Our blog is on a bit of a vacation for the holidays, since the blog editor is celebrating Pesach with her in-laws while also putting together Easter baskets for her kids. This from Susan Katz Miller's On Being Both blog really struck a chord. The author of a forthcoming book on interfaith family life offers her family's solution for honoring their religious traditions when holidays overlap.
This year, I am fielding calls from reporters wanting to know how we handle the dilemma of Passover starting on Good Friday. I know that, especially for young couples just starting their interfaith journey, this convergence of important holidays may create stress. Say, for instance, your in-laws are expecting you for a raucous Passover seder featuring four glasses of wine and glazed brisket: this could be an alienating experience if you are also commemorating the crucifixion of Jesus and avoiding meat on the solemn Friday of Holy Week.
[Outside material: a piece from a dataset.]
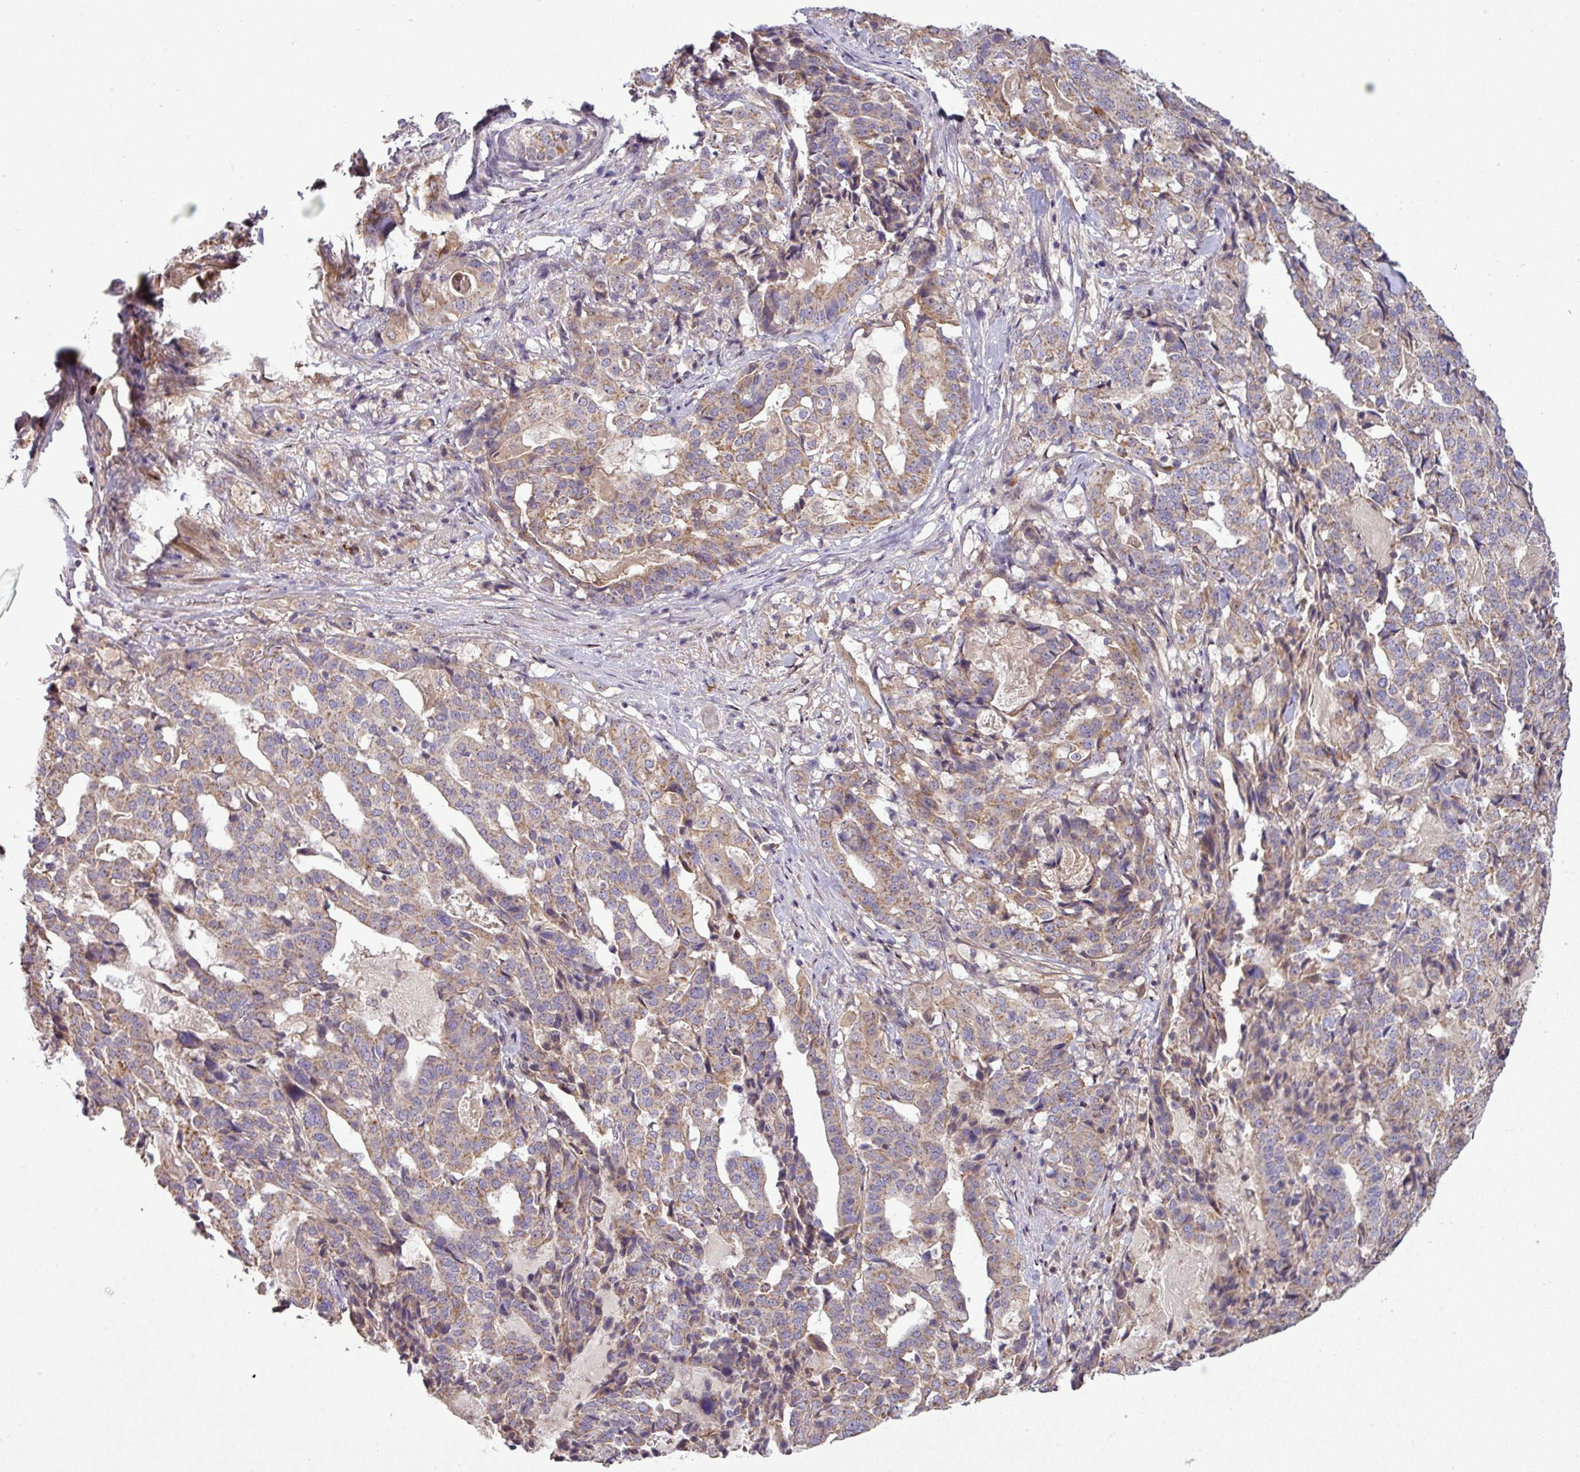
{"staining": {"intensity": "weak", "quantity": ">75%", "location": "cytoplasmic/membranous"}, "tissue": "stomach cancer", "cell_type": "Tumor cells", "image_type": "cancer", "snomed": [{"axis": "morphology", "description": "Adenocarcinoma, NOS"}, {"axis": "topography", "description": "Stomach"}], "caption": "Immunohistochemistry of stomach cancer (adenocarcinoma) displays low levels of weak cytoplasmic/membranous expression in about >75% of tumor cells.", "gene": "PAPLN", "patient": {"sex": "male", "age": 48}}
As interfaith families become the norm in our culture, rather than the exception, all of us must learn to empathize, to see our own practices through the eyes of the “other.” And as each interfaith couple learns to listen deeply and to support one another, I can imagine that serving salmon, rather than brisket, might be a reasonable accommodation in some families this year. [Read the rest of the post here.]
Whatever and however you are celebrating--be it Easter, Passover, beautiful spring weather, or a mix--we hope you have a wonderful weekend.